* [Source records]:
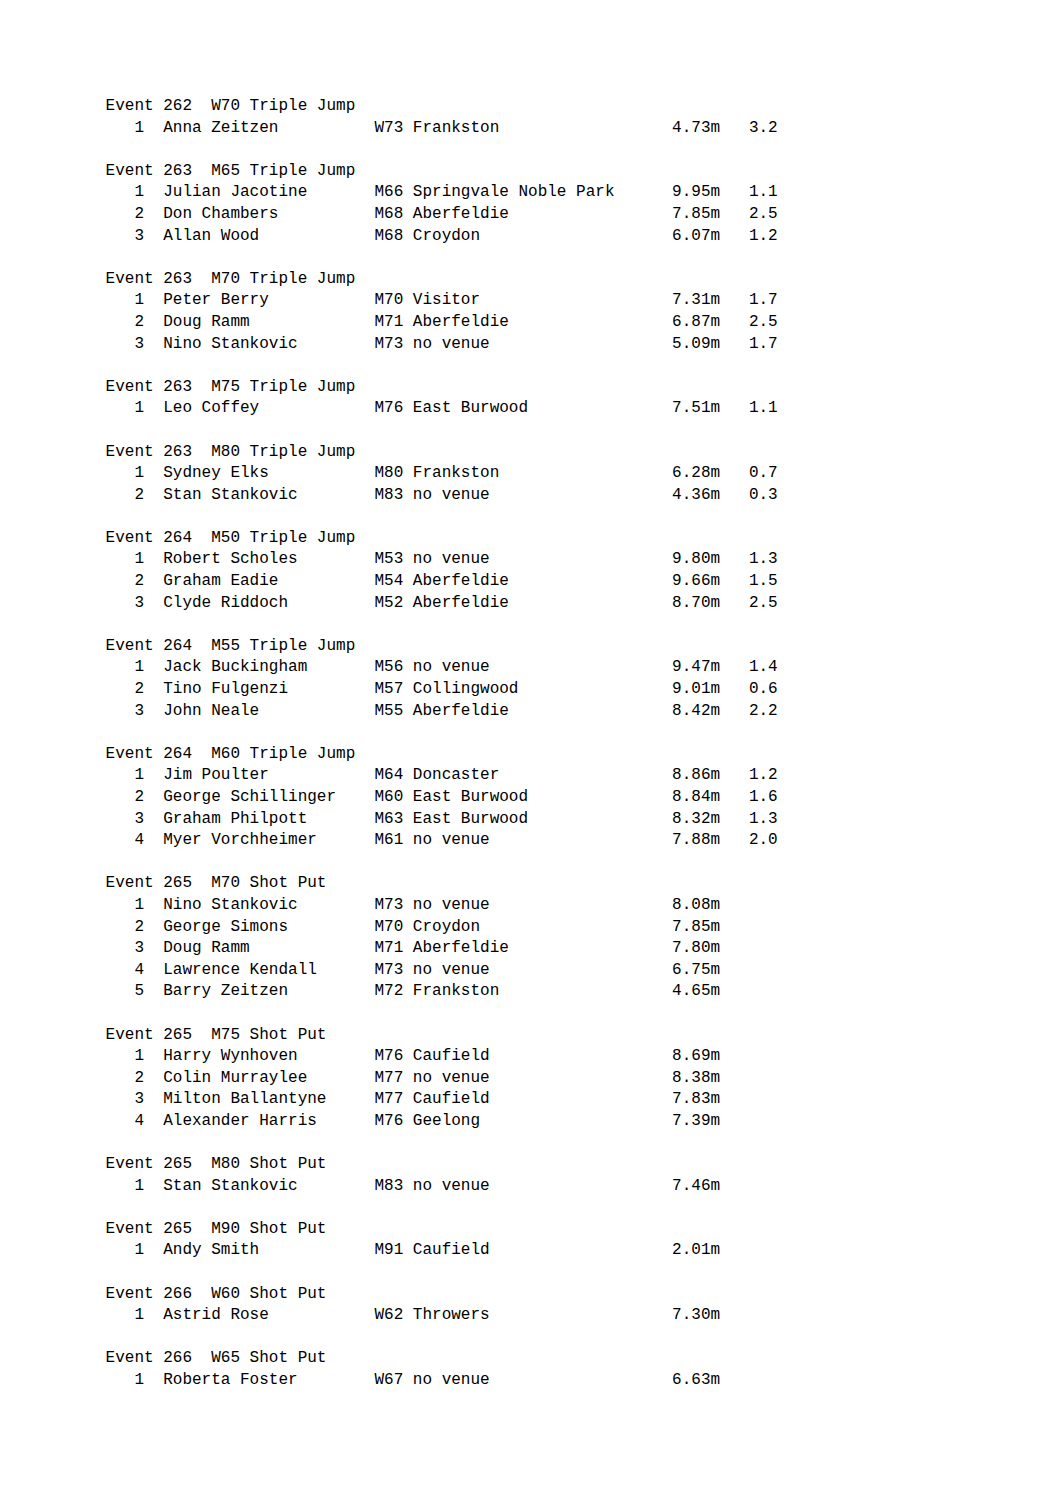Event 262  W70 Triple Jump
   1  Anna Zeitzen          W73 Frankston                  4.73m   3.2

Event 263  M65 Triple Jump
   1  Julian Jacotine       M66 Springvale Noble Park      9.95m   1.1
   2  Don Chambers          M68 Aberfeldie                 7.85m   2.5
   3  Allan Wood            M68 Croydon                    6.07m   1.2

Event 263  M70 Triple Jump
   1  Peter Berry           M70 Visitor                    7.31m   1.7
   2  Doug Ramm             M71 Aberfeldie                 6.87m   2.5
   3  Nino Stankovic        M73 no venue                   5.09m   1.7

Event 263  M75 Triple Jump
   1  Leo Coffey            M76 East Burwood               7.51m   1.1

Event 263  M80 Triple Jump
   1  Sydney Elks           M80 Frankston                  6.28m   0.7
   2  Stan Stankovic        M83 no venue                   4.36m   0.3

Event 264  M50 Triple Jump
   1  Robert Scholes        M53 no venue                   9.80m   1.3
   2  Graham Eadie          M54 Aberfeldie                 9.66m   1.5
   3  Clyde Riddoch         M52 Aberfeldie                 8.70m   2.5

Event 264  M55 Triple Jump
   1  Jack Buckingham       M56 no venue                   9.47m   1.4
   2  Tino Fulgenzi         M57 Collingwood                9.01m   0.6
   3  John Neale            M55 Aberfeldie                 8.42m   2.2

Event 264  M60 Triple Jump
   1  Jim Poulter           M64 Doncaster                  8.86m   1.2
   2  George Schillinger    M60 East Burwood               8.84m   1.6
   3  Graham Philpott       M63 East Burwood               8.32m   1.3
   4  Myer Vorchheimer      M61 no venue                   7.88m   2.0

Event 265  M70 Shot Put
   1  Nino Stankovic        M73 no venue                   8.08m
   2  George Simons         M70 Croydon                    7.85m
   3  Doug Ramm             M71 Aberfeldie                 7.80m
   4  Lawrence Kendall      M73 no venue                   6.75m
   5  Barry Zeitzen         M72 Frankston                  4.65m

Event 265  M75 Shot Put
   1  Harry Wynhoven        M76 Caufield                   8.69m
   2  Colin Murraylee       M77 no venue                   8.38m
   3  Milton Ballantyne     M77 Caufield                   7.83m
   4  Alexander Harris      M76 Geelong                    7.39m

Event 265  M80 Shot Put
   1  Stan Stankovic        M83 no venue                   7.46m

Event 265  M90 Shot Put
   1  Andy Smith            M91 Caufield                   2.01m

Event 266  W60 Shot Put
   1  Astrid Rose           W62 Throwers                   7.30m

Event 266  W65 Shot Put
   1  Roberta Foster        W67 no venue                   6.63m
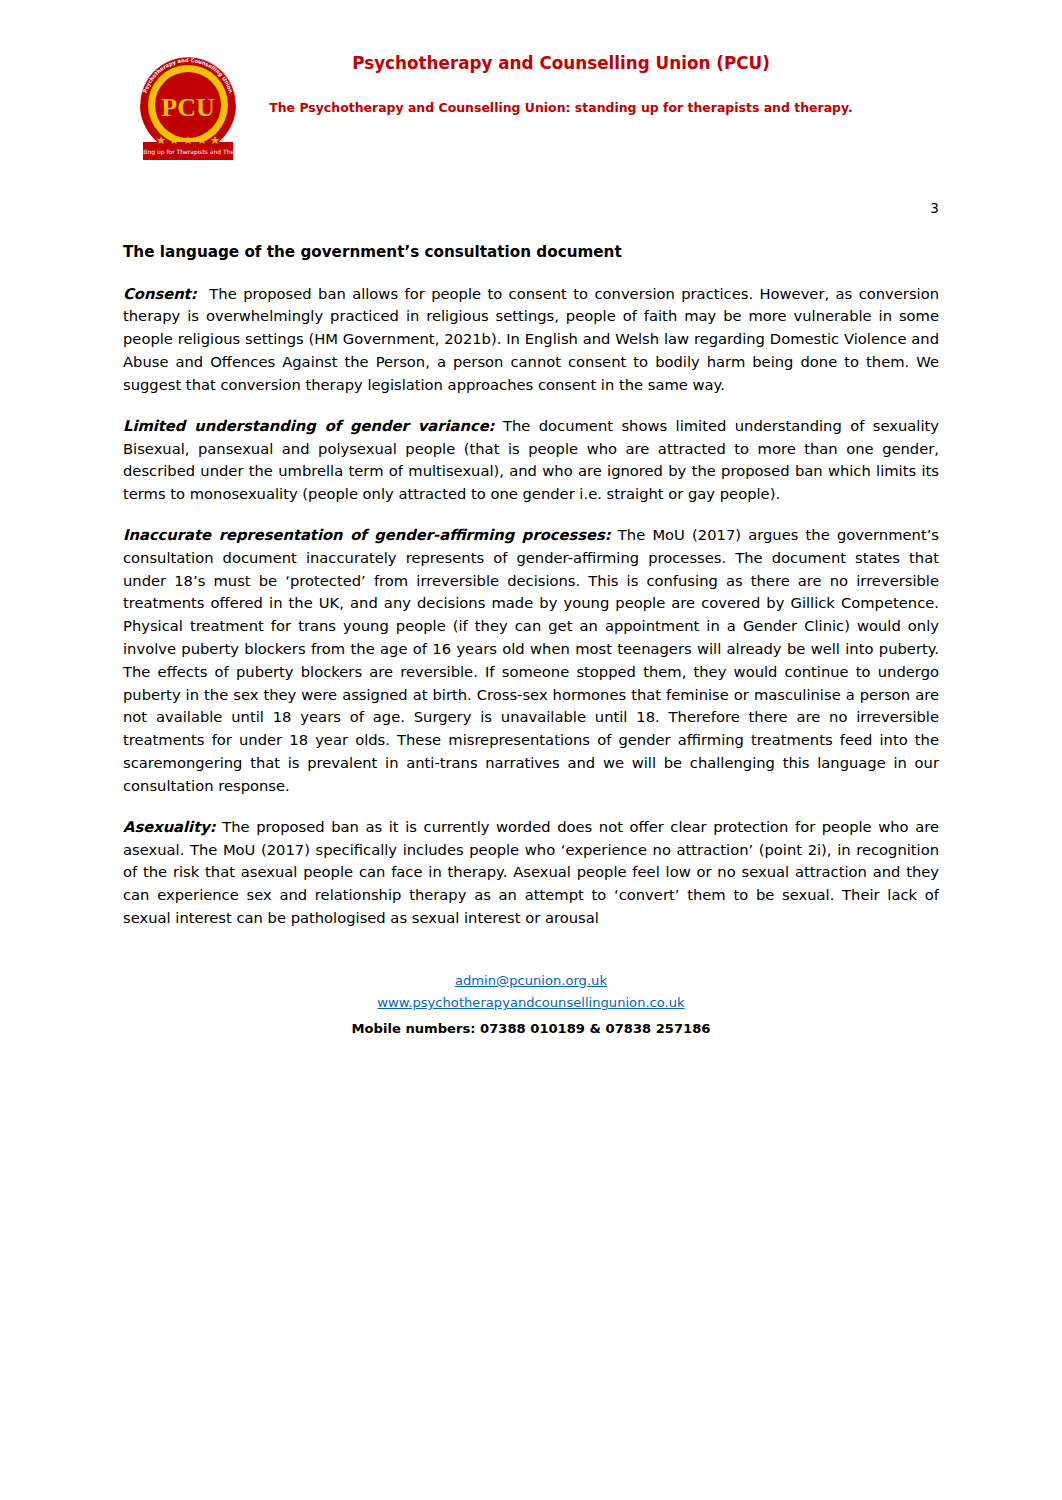PCU Psychotherapy and Counselling Union Standing up for Therapists and Therapy
Psychotherapy and Counselling Union (PCU)
The Psychotherapy and Counselling Union: standing up for therapists and therapy.
3
The language of the government’s consultation document
Consent: The proposed ban allows for people to consent to conversion practices. However, as conversion therapy is overwhelmingly practiced in religious settings, people of faith may be more vulnerable in some people religious settings (HM Government, 2021b). In English and Welsh law regarding Domestic Violence and Abuse and Offences Against the Person, a person cannot consent to bodily harm being done to them. We suggest that conversion therapy legislation approaches consent in the same way.
Limited understanding of gender variance: The document shows limited understanding of sexuality Bisexual, pansexual and polysexual people (that is people who are attracted to more than one gender, described under the umbrella term of multisexual), and who are ignored by the proposed ban which limits its terms to monosexuality (people only attracted to one gender i.e. straight or gay people).
Inaccurate representation of gender-affirming processes: The MoU (2017) argues the government’s consultation document inaccurately represents of gender-affirming processes. The document states that under 18’s must be ‘protected’ from irreversible decisions. This is confusing as there are no irreversible treatments offered in the UK, and any decisions made by young people are covered by Gillick Competence. Physical treatment for trans young people (if they can get an appointment in a Gender Clinic) would only involve puberty blockers from the age of 16 years old when most teenagers will already be well into puberty. The effects of puberty blockers are reversible. If someone stopped them, they would continue to undergo puberty in the sex they were assigned at birth. Cross-sex hormones that feminise or masculinise a person are not available until 18 years of age. Surgery is unavailable until 18. Therefore there are no irreversible treatments for under 18 year olds. These misrepresentations of gender affirming treatments feed into the scaremongering that is prevalent in anti-trans narratives and we will be challenging this language in our consultation response.
Asexuality: The proposed ban as it is currently worded does not offer clear protection for people who are asexual. The MoU (2017) specifically includes people who ‘experience no attraction’ (point 2i), in recognition of the risk that asexual people can face in therapy. Asexual people feel low or no sexual attraction and they can experience sex and relationship therapy as an attempt to ‘convert’ them to be sexual. Their lack of sexual interest can be pathologised as sexual interest or arousal
admin@pcunion.org.uk
www.psychotherapyandcounsellingunion.co.uk
Mobile numbers: 07388 010189 & 07838 257186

* [Problem description]: Gather each line of the listing containing the word "Stankovic" and show it.

* [Solved problem]:
   3  Nino Stankovic        M73 no venue                   5.09m   1.7
   2  Stan Stankovic        M83 no venue                   4.36m   0.3
   1  Nino Stankovic        M73 no venue                   8.08m
   1  Stan Stankovic        M83 no venue                   7.46m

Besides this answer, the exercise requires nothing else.